Продолжим. Обычно в выходные дни я ездил по магазинам. Должен был поехать и в тот день, однако привычный ход вещей был нарушен внезапным телефонным звонком.
Это был Родриго, желавший взять меня с собой на свой концерт в ночном клубе. Первое крупное выступление – сами понимаете, волновался. Но если вы бы спросили, почему волновался я, то ответ был бы следующим: там будет много людей, и все они, скорее всего, будут очень заразными. Только подумайте: последствия вируса, мутировавшие симптомы… Сколько всего страшного сразу!
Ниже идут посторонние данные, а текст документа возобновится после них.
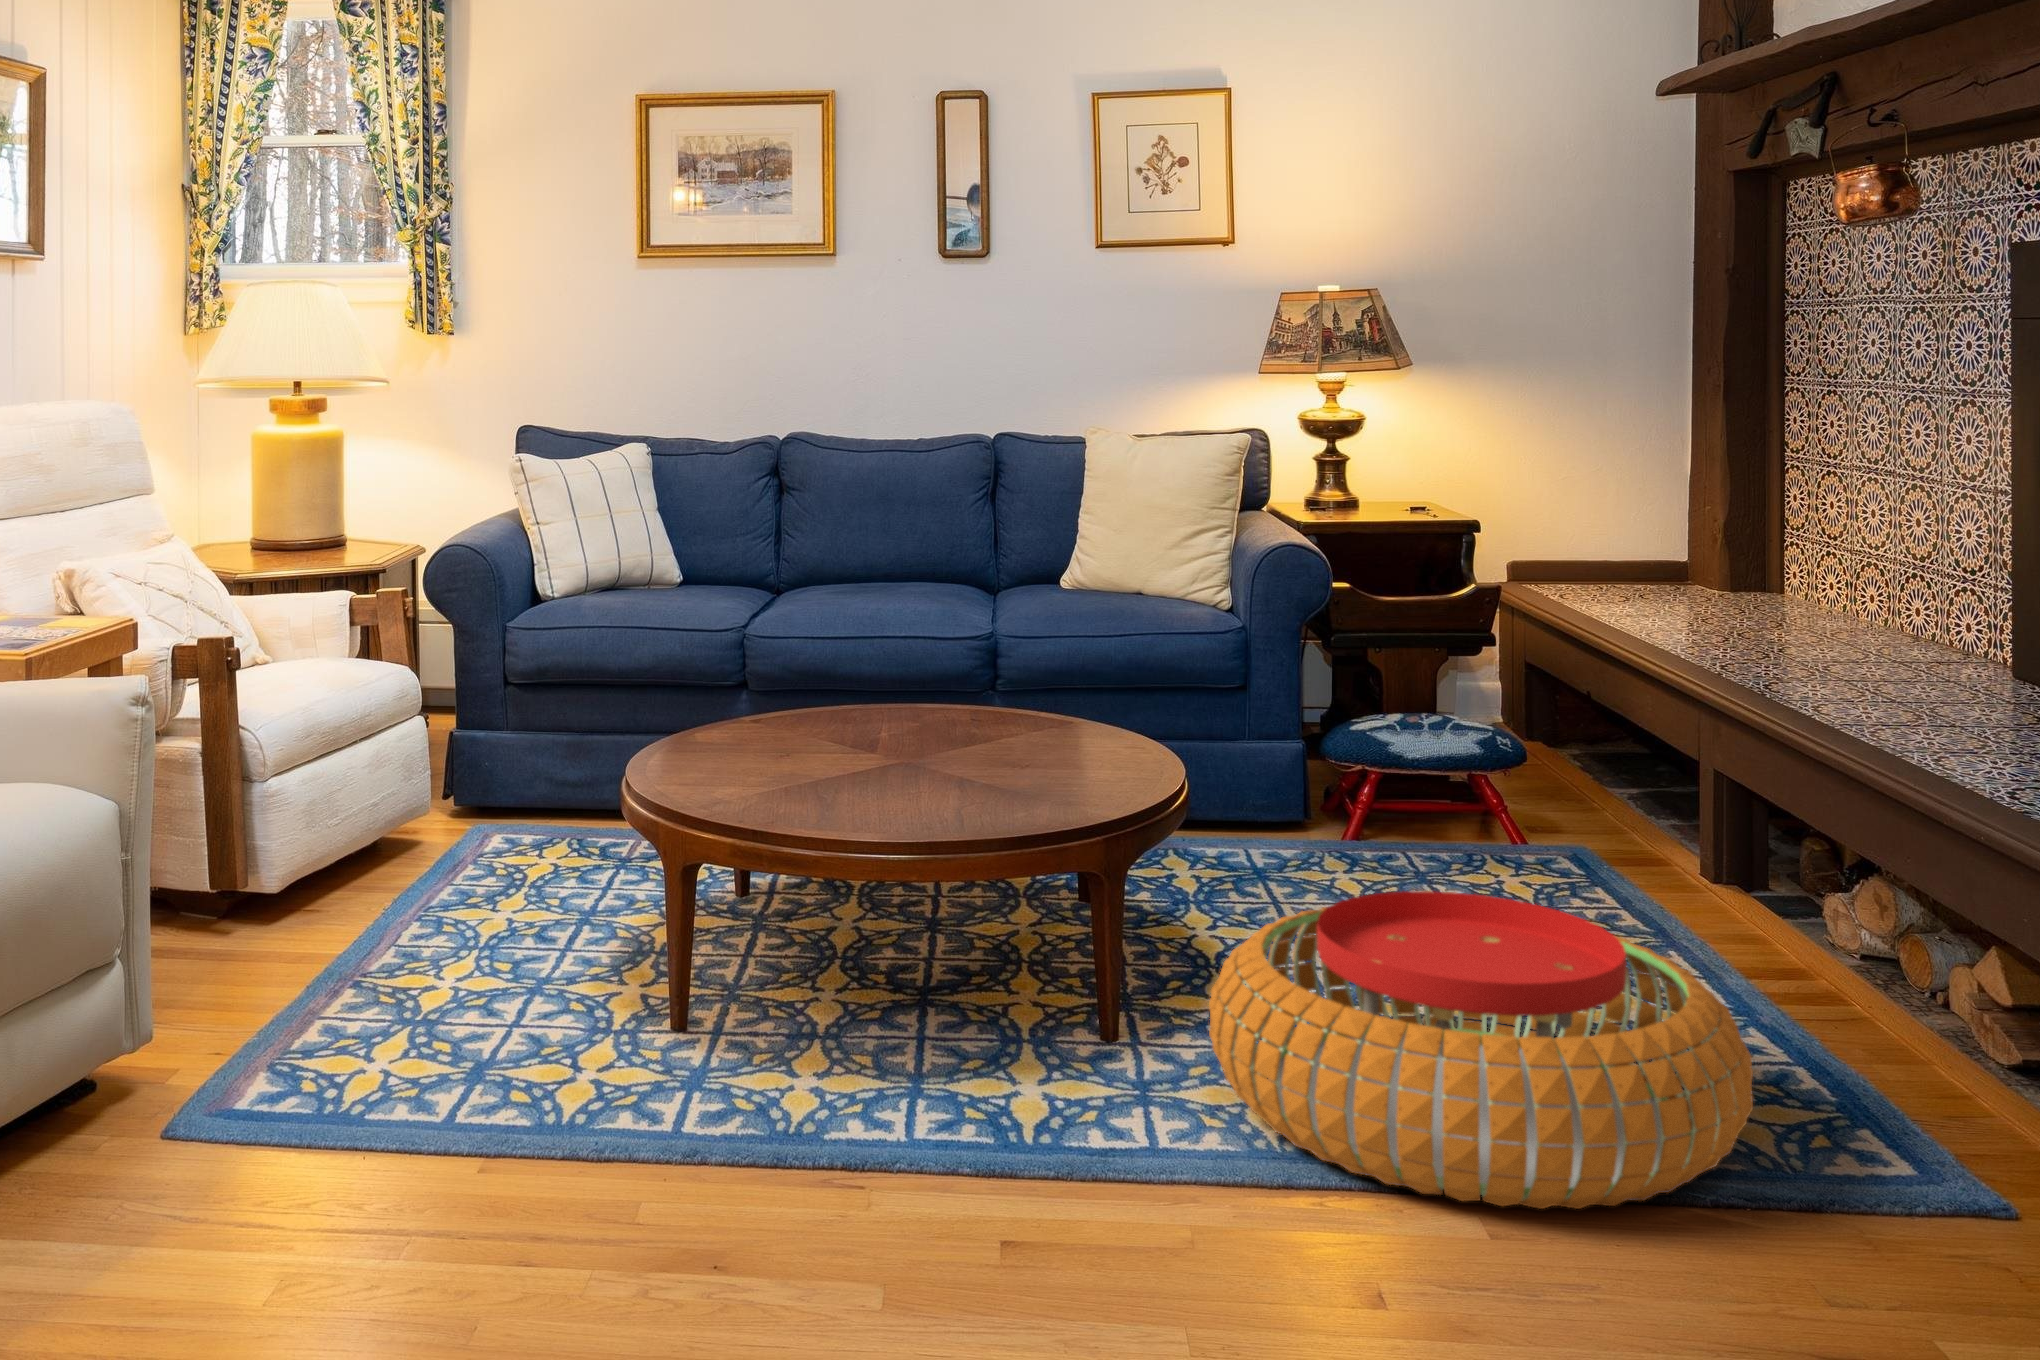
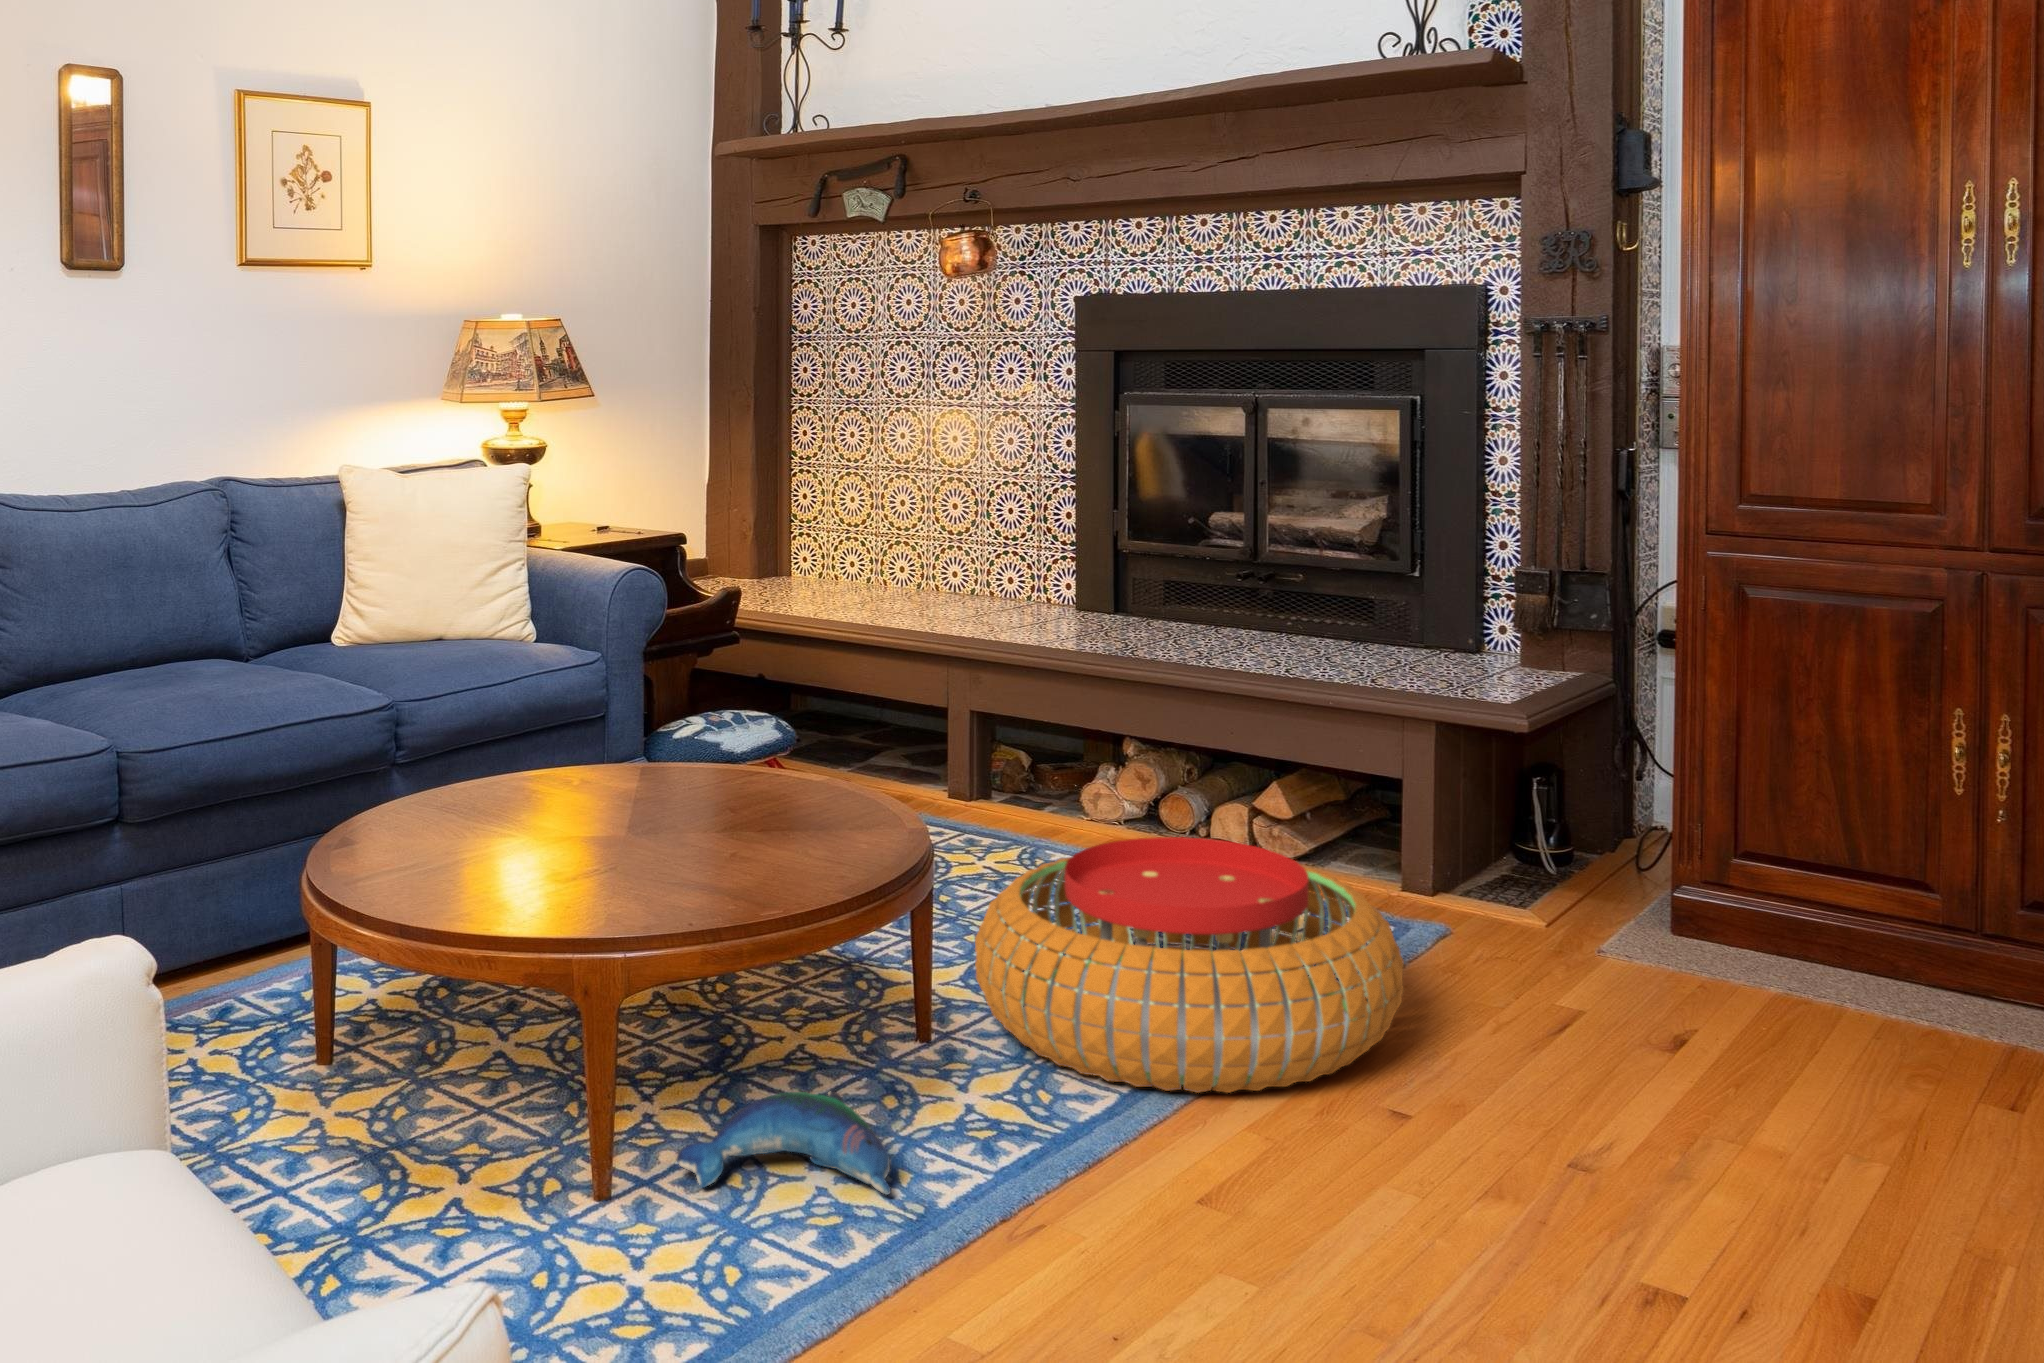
plush toy: none [808,998,952,1107] -> present [676,1092,891,1195]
С другой стороны, черт возьми, как же я мог отказать своему лучшему другу?
Я твердо решил в тот день все же поехать в клуб, но предварительно, конечно, обо всем позаботился: новая пара перчаток, хруст защитной маски. И пусть хоть кто-то начнет разуверять меня в правильности действий! А если доведётся вдруг с какой-нибудь бомбой перепихнуться, так на это у меня тоже защита есть. Ничто не возьмет Жоржа Монсиньи.
Так, давайте заглянем в спальню: Абель ещё спит. Минут десять-пятнадцать у нас есть. Снова запускаем нашу машину времени и садимся в такси.
Промышленная дрянь, которую мы сейчас будем проезжать, скоро кончится. Это какой-то суперхимозный комбинат, от которого просто жутко воняет. Ехать нам, в принципе, недалеко, но окна лучше закройте. А вот и моя остановка! Я уезжал с неё в город и на работу. Проезд стоит двадцать пять единиц, и с моей зарплатой в месяц я могу позволить себе целых тридцать три поездки на автобусе! Конечно, трудности возникали, если помимо работы я ехал куда-то ещё, но в целом, справляемся. Если бы вы пришли почитать обо мне чуть раньше, чем произошел мой профессиональный триумф, то я бы месяц откладывал на это такси. Но теперь в этом нет необходимости.